**PROBLEM DESCRIPTION:** Could you reproduce, word for word, every line of text in the entries below, leaving the pictures out of your answer?

**EXERCISE INPUT:**

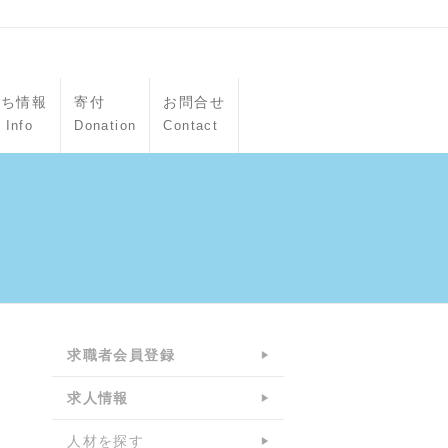
立ち情報
寄付
お問合せ
 Info
Donation
Contact
求職者会員登録
求人情報
人材を探す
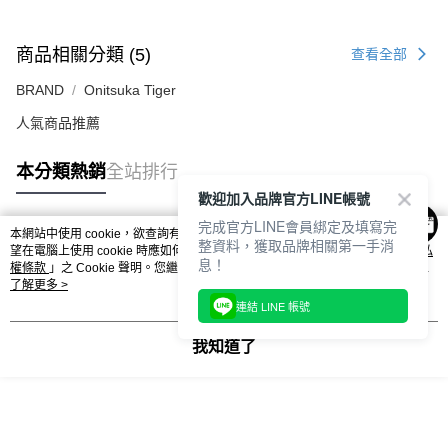
每筆NT$80，滿NT$6,000(含以上)免運費
7-11取貨付款
商品相關分類 (5)
查看全部
每筆NT$80，滿NT$6,000(含以上)免運費
BRAND
Onitsuka Tiger
付款後7-11取貨
人氣商品推薦
每筆NT$80，滿NT$6,000(含以上)免運費
本分類熱銷
全站排行
宅配
歡迎加入品牌官方LINE帳號
每筆NT$120，滿NT$6,000(含以上)免運費
完成官方LINE會員綁定及填寫完
本網站中使用 cookie，欲查詢有關本網站使用 cookie 方式之詳情，及若您不希
整資料，獲取品牌相關第一手消
熱門標籤
望在電腦上使用 cookie 時應如何變更電腦的 cookie 設定，請參閱本網站「
隱私
息！
權條款
」之 Cookie 聲明。您繼續使用本網站即表示您同意本公司得按本網站使
用條款之 Cookie 聲明使用 cookie。
了解更多 >
連結 LINE 帳號
我知道了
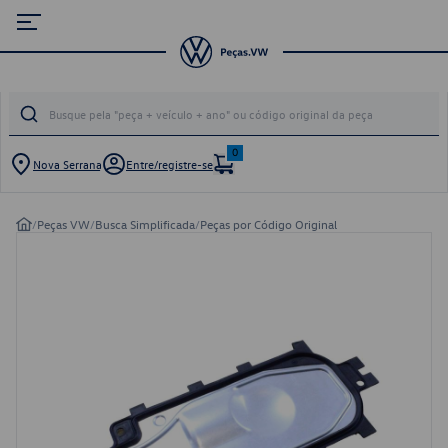
0
Nova Serrana
Entre/registre-se
/
Peças VW
/
Busca Simplificada
/
Peças por Código Original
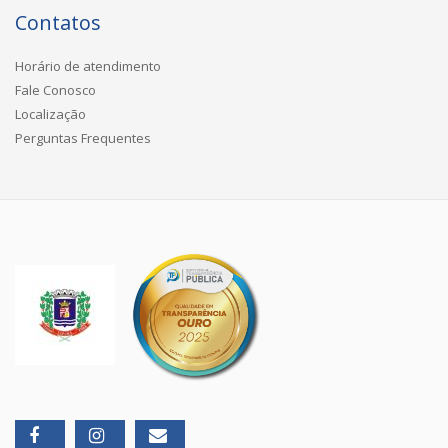
Contatos
Horário de atendimento
Fale Conosco
Localização
Perguntas Frequentes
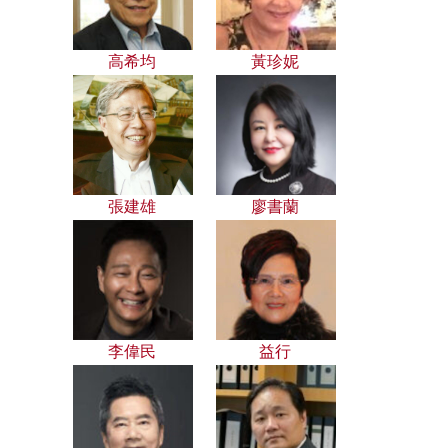
高希均
黃珍妮
張建雄
廖書蘭
李偉民
益行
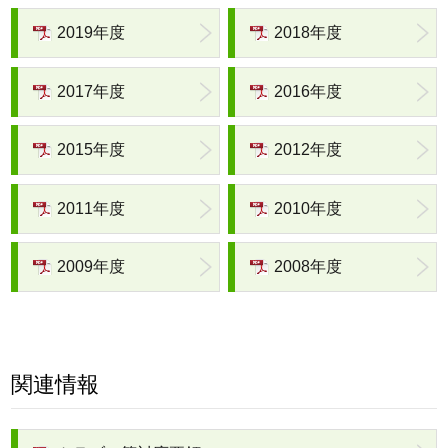
2019年度
2018年度
2017年度
2016年度
2015年度
2012年度
2011年度
2010年度
2009年度
2008年度
関連情報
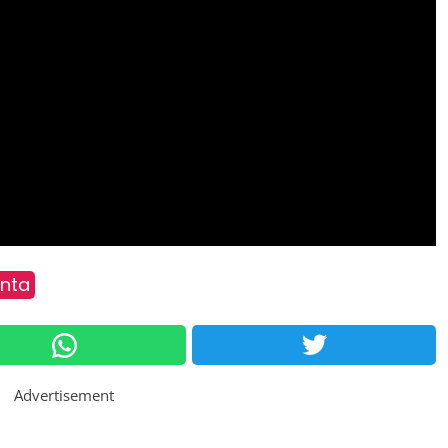
anta
Advertisement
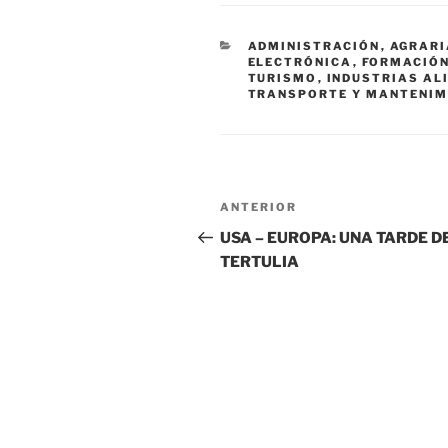
CATEGORÍAS
ADMINISTRACIÓN
,
AGRARI
ELECTRÓNICA
,
FORMACIÓN
TURISMO
,
INDUSTRIAS AL
TRANSPORTE Y MANTENIM
Navegación
Entrada
ANTERIOR
de
anterior:
USA – EUROPA: UNA TARDE D
TERTULIA
entradas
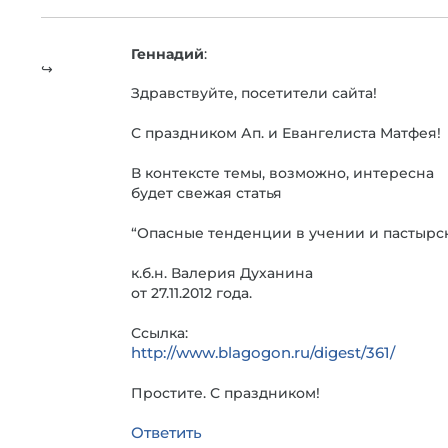
Геннадий
:
Здравствуйте, посетители сайта!
С праздником Ап. и Евангелиста Матфея!
В контексте темы, возможно, интересна
будет свежая статья
“Опасные тенденции в учении и пастырс
к.б.н. Валерия Духанина
от 27.11.2012 года.
Ссылка:
http://www.blagogon.ru/digest/361/
Простите. С праздником!
Ответить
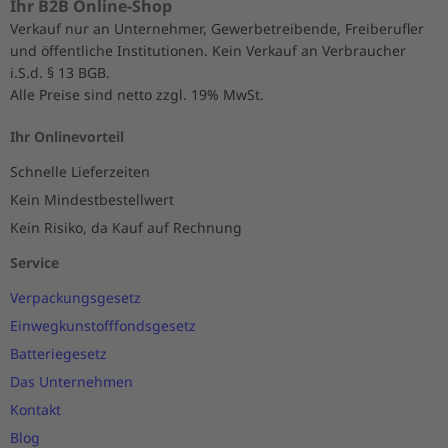
Ihr B2B Online-Shop
Verkauf nur an Unternehmer, Gewerbetreibende, Freiberufler
und öffentliche Institutionen. Kein Verkauf an Verbraucher
i.S.d. § 13 BGB.
Alle Preise sind netto zzgl. 19% MwSt.
Ihr Onlinevorteil
Schnelle Lieferzeiten
Kein Mindestbestellwert
Kein Risiko, da Kauf auf Rechnung
Service
Verpackungsgesetz
Einwegkunstofffondsgesetz
Batteriegesetz
Das Unternehmen
Kontakt
Blog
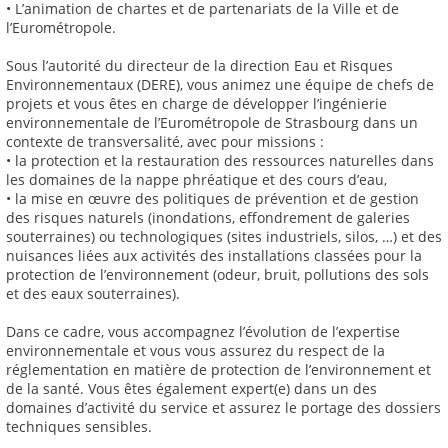
• L’animation de chartes et de partenariats de la Ville et de
l’Eurométropole.
Sous l’autorité du directeur de la direction Eau et Risques
Environnementaux (DERE), vous animez une équipe de chefs de
projets et vous êtes en charge de développer l’ingénierie
environnementale de l’Eurométropole de Strasbourg dans un
contexte de transversalité, avec pour missions :
• la protection et la restauration des ressources naturelles dans
les domaines de la nappe phréatique et des cours d’eau,
• la mise en œuvre des politiques de prévention et de gestion
des risques naturels (inondations, effondrement de galeries
souterraines) ou technologiques (sites industriels, silos, …) et des
nuisances liées aux activités des installations classées pour la
protection de l’environnement (odeur, bruit, pollutions des sols
et des eaux souterraines).
Dans ce cadre, vous accompagnez l’évolution de l’expertise
environnementale et vous vous assurez du respect de la
réglementation en matière de protection de l’environnement et
de la santé. Vous êtes également expert(e) dans un des
domaines d’activité du service et assurez le portage des dossiers
techniques sensibles.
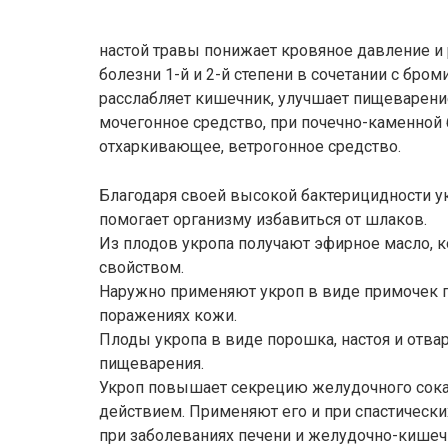
настой травы понижает кровяное давление и
болезни 1-й и 2-й степени в сочетании с бром
расслабляет кишечник, улучшает пищеварени
мочегонное средство, при почечно-каменной 
отхаркивающее, ветрогонное средство.
Благодаря своей высокой бактерицидности у
помогает организму избавиться от шлаков.
Из плодов укропа получают эфирное масло, к
свойством.
Наружно применяют укроп в виде примочек п
поражениях кожи.
Плоды укропа в виде порошка, настоя и отва
пищеварения.
Укроп повышает секрецию желудочного сока
действием. Применяют его и при спастически
при заболеваниях печени и желудочно-кишечн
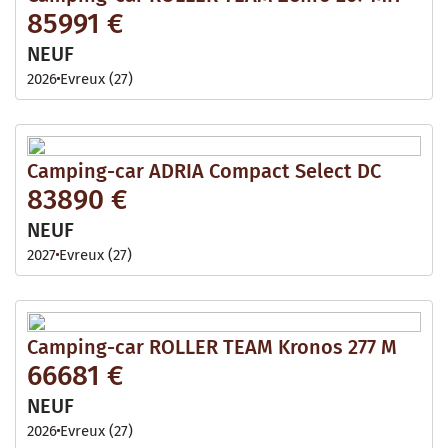
85991 €
NEUF
2026
Evreux (27)
Camping-car ADRIA Compact Select DC
83890 €
NEUF
2027
Evreux (27)
Camping-car ROLLER TEAM Kronos 277 M
66681 €
NEUF
2026
Evreux (27)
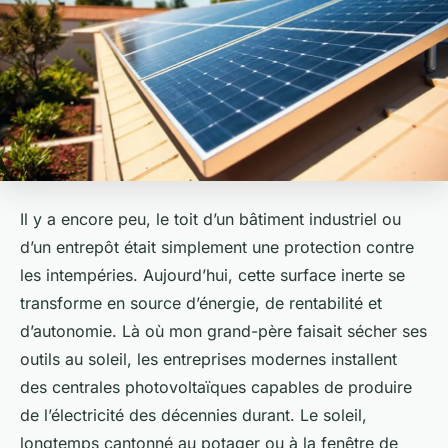
Il y a encore peu, le toit d’un bâtiment industriel ou
d’un entrepôt était simplement une protection contre
les intempéries. Aujourd’hui, cette surface inerte se
transforme en source d’énergie, de rentabilité et
d’autonomie. Là où mon grand-père faisait sécher ses
outils au soleil, les entreprises modernes installent
des centrales photovoltaïques capables de produire
de l’électricité des décennies durant. Le soleil,
longtemps cantonné au potager ou à la fenêtre de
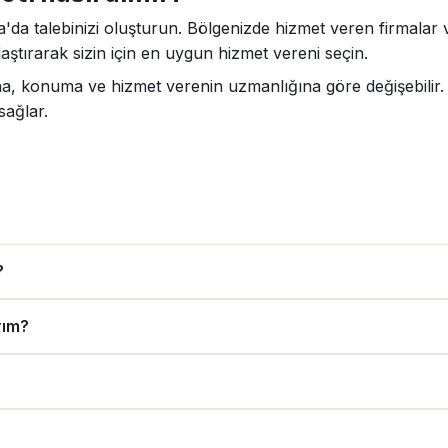
'da talebinizi oluşturun. Bölgenizde hizmet veren firmalar ve
aştırarak sizin için en uygun hizmet vereni seçin.
ına, konuma ve hizmet verenin uzmanlığına göre değişebilir. 
sağlar.
?
rım?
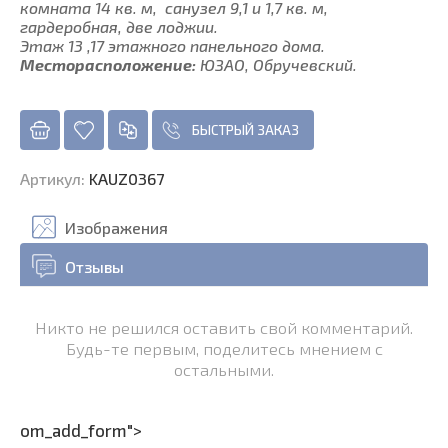
комната 14 кв. м, санузел 9,1 и 1,7 кв. м,
гардеробная, две лоджии.
Этаж 13 ,17 этажного панельного дома.
Месторасположение:
ЮЗАО, Обручевский.
БЫСТРЫЙ ЗАКАЗ
Артикул
:
KAUZ0367
Изображения
Отзывы
Никто не решился оставить свой комментарий.
Будь-те первым, поделитесь мнением с
остальными.
om_add_form">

**RESPONSE:**
立ち情報
寄付
お問合せ
 Info
Donation
Contact
求職者会員登録
求人情報
人材を探す
每筆NT$80，滿NT$6,000(含以上)免運費
7-11取貨付款
商品相關分類 (5)
查看全部
每筆NT$80，滿NT$6,000(含以上)免運費
BRAND
Onitsuka Tiger
付款後7-11取貨
人氣商品推薦
每筆NT$80，滿NT$6,000(含以上)免運費
本分類熱銷
全站排行
宅配
歡迎加入品牌官方LINE帳號
每筆NT$120，滿NT$6,000(含以上)免運費
完成官方LINE會員綁定及填寫完
本網站中使用 cookie，欲查詢有關本網站使用 cookie 方式之詳情，及若您不希
整資料，獲取品牌相關第一手消
熱門標籤
望在電腦上使用 cookie 時應如何變更電腦的 cookie 設定，請參閱本網站「
隱私
息！
權條款
」之 Cookie 聲明。您繼續使用本網站即表示您同意本公司得按本網站使
用條款之 Cookie 聲明使用 cookie。
了解更多 >
連結 LINE 帳號
我知道了
0
Nova Serrana
Entre/registre-se
/
Peças VW
/
Busca Simplificada
/
Peças por Código Original
Contatos
Horário de atendimento
Fale Conosco
Localização
Perguntas Frequentes
高希均
黃珍妮
張建雄
廖書蘭
李偉民
益行
2019年度
2018年度
2017年度
2016年度
2015年度
2012年度
2011年度
2010年度
2009年度
2008年度
関連情報
anta
Advertisement
CATEGORÍAS
ADMINISTRACIÓN
,
AGRARI
ELECTRÓNICA
,
FORMACIÓN
TURISMO
,
INDUSTRIAS AL
TRANSPORTE Y MANTENIM
Navegación
Entrada
ANTERIOR
de
anterior:
USA – EUROPA: UNA TARDE D
TERTULIA
entradas
Геннадий
:
Здравствуйте, посетители сайта!
С праздником Ап. и Евангелиста Матфея!
В контексте темы, возможно, интересна
будет свежая статья
“Опасные тенденции в учении и пастырс
к.б.н. Валерия Духанина
от 27.11.2012 года.
Ссылка:
http://www.blagogon.ru/digest/361/
Простите. С праздником!
Ответить
Ihr B2B Online-Shop
Verkauf nur an Unternehmer, Gewerbetreibende, Freiberufler
und öffentliche Institutionen. Kein Verkauf an Verbraucher
i.S.d. § 13 BGB.
Alle Preise sind netto zzgl. 19% MwSt.
Ihr Onlinevorteil
Schnelle Lieferzeiten
Kein Mindestbestellwert
Kein Risiko, da Kauf auf Rechnung
Service
Verpackungsgesetz
Einwegkunstofffondsgesetz
Batteriegesetz
Das Unternehmen
Kontakt
Blog
• L’animation de chartes et de partenariats de la Ville et de
l’Eurométropole.
Sous l’autorité du directeur de la direction Eau et Risques
Environnementaux (DERE), vous animez une équipe de chefs de
projets et vous êtes en charge de développer l’ingénierie
environnementale de l’Eurométropole de Strasbourg dans un
contexte de transversalité, avec pour missions :
• la protection et la restauration des ressources naturelles dans
les domaines de la nappe phréatique et des cours d’eau,
• la mise en œuvre des politiques de prévention et de gestion
des risques naturels (inondations, effondrement de galeries
souterraines) ou technologiques (sites industriels, silos, …) et des
nuisances liées aux activités des installations classées pour la
protection de l’environnement (odeur, bruit, pollutions des sols
et des eaux souterraines).
Dans ce cadre, vous accompagnez l’évolution de l’expertise
environnementale et vous vous assurez du respect de la
réglementation en matière de protection de l’environnement et
de la santé. Vous êtes également expert(e) dans un des
domaines d’activité du service et assurez le portage des dossiers
techniques sensibles.
настой травы понижает кровяное давление и
болезни 1-й и 2-й степени в сочетании с бром
расслабляет кишечник, улучшает пищеварени
мочегонное средство, при почечно-каменной 
отхаркивающее, ветрогонное средство.
Благодаря своей высокой бактерицидности у
помогает организму избавиться от шлаков.
Из плодов укропа получают эфирное масло, к
свойством.
Наружно применяют укроп в виде примочек п
поражениях кожи.
Плоды укропа в виде порошка, настоя и отва
пищеварения.
Укроп повышает секрецию желудочного сока
действием. Применяют его и при спастически
при заболеваниях печени и желудочно-кишечн
85991 €
NEUF
2026
Evreux (27)
Camping-car ADRIA Compact Select DC
83890 €
NEUF
2027
Evreux (27)
Camping-car ROLLER TEAM Kronos 277 M
66681 €
NEUF
2026
Evreux (27)
Il y a encore peu, le toit d’un bâtiment industriel ou
d’un entrepôt était simplement une protection contre
les intempéries. Aujourd’hui, cette surface inerte se
transforme en source d’énergie, de rentabilité et
d’autonomie. Là où mon grand-père faisait sécher ses
outils au soleil, les entreprises modernes installent
des centrales photovoltaïques capables de produire
de l’électricité des décennies durant. Le soleil,
longtemps cantonné au potager ou à la fenêtre de
'da talebinizi oluşturun. Bölgenizde hizmet veren firmalar ve
aştırarak sizin için en uygun hizmet vereni seçin.
ına, konuma ve hizmet verenin uzmanlığına göre değişebilir. 
sağlar.
?
rım?
комната 14 кв. м, санузел 9,1 и 1,7 кв. м,
гардеробная, две лоджии.
Этаж 13 ,17 этажного панельного дома.
Месторасположение:
ЮЗАО, Обручевский.
БЫСТРЫЙ ЗАКАЗ
Артикул
:
KAUZ0367
Изображения
Отзывы
Никто не решился оставить свой комментарий.
Будь-те первым, поделитесь мнением с
остальными.
om_add_form">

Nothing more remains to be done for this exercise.